The Federal Reserve, under pressure to continue to lift interest rates, raised its benchmark rate last month for the first time since 2018 and has plans for six more increases, which is its most aggressive pace in more than 15 years. Mortgage rates are the highest they’ve been since 2018, with the average rate for a 30-year fixed-rate home loan at 4.67%.

Inflation has begun to weigh on consumer spending growth, which is a major economic fuel. Consumer spending came to a near halt, with U.S. households increasing their spending at a seasonally adjusted 0.2% pace in February compared to January. Last month, consumer spending was at a revised 2.7% rate.

Personal income was up 0.5% in February over January, but because inflation rose, income after taxes, adjusted for inflation, fell for the seventh straight month in February to the lowest level since March 2020.

Inflation “will be an even bigger drag in March with surging energy prices in the wake of the Russian invasion of Ukraine,” Gus Faucher, chief economist at the PNC Financial Services Group, told the Journal.

With the Omicron variant in the rear-view mirror, consumers spent more on restaurants and traveling, with services spending up 0.9% in February, which was the highest services spending rate since July 2021. Airline executives say that air travel has returned faster than anticipated, with major airlines expecting first-quarter revenues to be at the high end of what was planned or better.
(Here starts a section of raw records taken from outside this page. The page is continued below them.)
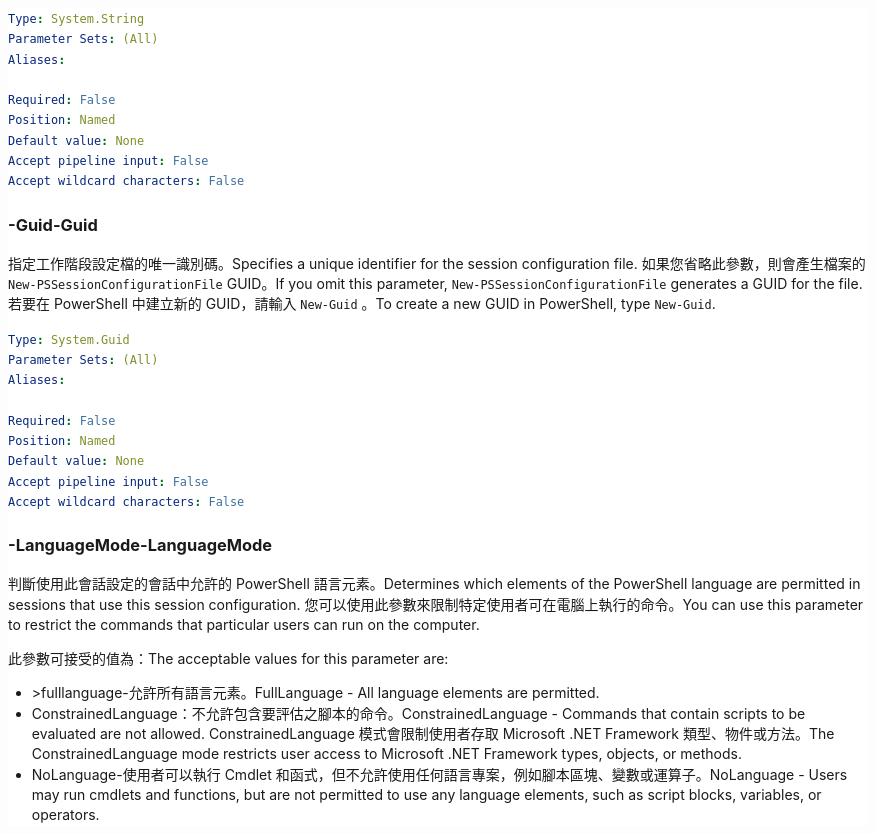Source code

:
 ```yaml
Type: System.String
Parameter Sets: (All)
Aliases:

Required: False
Position: Named
Default value: None
Accept pipeline input: False
Accept wildcard characters: False
```

### <span data-ttu-id="87a2c-227">-Guid</span><span class="sxs-lookup"><span data-stu-id="87a2c-227">-Guid</span></span>

<span data-ttu-id="87a2c-228">指定工作階段設定檔的唯一識別碼。</span><span class="sxs-lookup"><span data-stu-id="87a2c-228">Specifies a unique identifier for the session configuration file.</span></span> <span data-ttu-id="87a2c-229">如果您省略此參數，則會產生檔案的 `New-PSSessionConfigurationFile` GUID。</span><span class="sxs-lookup"><span data-stu-id="87a2c-229">If you omit this parameter, `New-PSSessionConfigurationFile` generates a GUID for the file.</span></span> <span data-ttu-id="87a2c-230">若要在 PowerShell 中建立新的 GUID，請輸入 `New-Guid` 。</span><span class="sxs-lookup"><span data-stu-id="87a2c-230">To create a new GUID in PowerShell, type `New-Guid`.</span></span>

```yaml
Type: System.Guid
Parameter Sets: (All)
Aliases:

Required: False
Position: Named
Default value: None
Accept pipeline input: False
Accept wildcard characters: False
```

### <span data-ttu-id="87a2c-231">-LanguageMode</span><span class="sxs-lookup"><span data-stu-id="87a2c-231">-LanguageMode</span></span>

<span data-ttu-id="87a2c-232">判斷使用此會話設定的會話中允許的 PowerShell 語言元素。</span><span class="sxs-lookup"><span data-stu-id="87a2c-232">Determines which elements of the PowerShell language are permitted in sessions that use this session configuration.</span></span> <span data-ttu-id="87a2c-233">您可以使用此參數來限制特定使用者可在電腦上執行的命令。</span><span class="sxs-lookup"><span data-stu-id="87a2c-233">You can use this parameter to restrict the commands that particular users can run on the computer.</span></span>

<span data-ttu-id="87a2c-234">此參數可接受的值為：</span><span class="sxs-lookup"><span data-stu-id="87a2c-234">The acceptable values for this parameter are:</span></span>

- <span data-ttu-id="87a2c-235">>fulllanguage-允許所有語言元素。</span><span class="sxs-lookup"><span data-stu-id="87a2c-235">FullLanguage - All language elements are permitted.</span></span>
- <span data-ttu-id="87a2c-236">ConstrainedLanguage：不允許包含要評估之腳本的命令。</span><span class="sxs-lookup"><span data-stu-id="87a2c-236">ConstrainedLanguage - Commands that contain scripts to be evaluated are not allowed.</span></span> <span data-ttu-id="87a2c-237">ConstrainedLanguage 模式會限制使用者存取 Microsoft .NET Framework 類型、物件或方法。</span><span class="sxs-lookup"><span data-stu-id="87a2c-237">The ConstrainedLanguage mode restricts user access to Microsoft .NET Framework types, objects, or methods.</span></span>
- <span data-ttu-id="87a2c-238">NoLanguage-使用者可以執行 Cmdlet 和函式，但不允許使用任何語言專案，例如腳本區塊、變數或運算子。</span><span class="sxs-lookup"><span data-stu-id="87a2c-238">NoLanguage - Users may run cmdlets and functions, but are not permitted to use any language elements, such as script blocks, variables, or operators.</span></span>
Global supply chain issues are not improving like expected by this point, and experts say they are getting worse, reports CNN. One segment of the economy hit hard is vehicle production, with pandemic supply issues making it difficult for auto makers to get their hands on manufacturing components like semiconductors.

But now, due to Russia’s invasion of Ukraine, there is another impact on car manufacturing. Although neither country make computer chips, Ukraine is the world's leading source of neon, which is needed for the lasers used in the chip-making process.

"People expected the semiconductor shortage to continue. But nobody predicted Ukraine," Bernard Swiecki, director of research at the Center for Automotive Research, told CNN.

Three weeks before Russia’s attack on Ukraine, GM said it would be able to build 25% to 30% more cars this year than last year, but the company just announced a two-week shutdown at its Fort Wayne, Indiana, plant because of a lack of computer chips.

According to experts, the supply chain disruptions aren’t going to resolve any time soon.

"We were looking at 2023 for things to get back to normal before the [Ukraine] crisis," Joe Terino, who leads management consultant Bain & Co.'s global supply chain practice, told CNN. "Now it's hard to say when it might end, because we don't know how long it will go, how far reaching it could become."

"We lived under the assumption that products, resources can move freely across geography," Hernan Saenz, who leads the global performance Improvement practice at Bain, told CNN. "When that's no longer true, it has massive implications. You can adapt in the long term but short-term, recovery is very painful."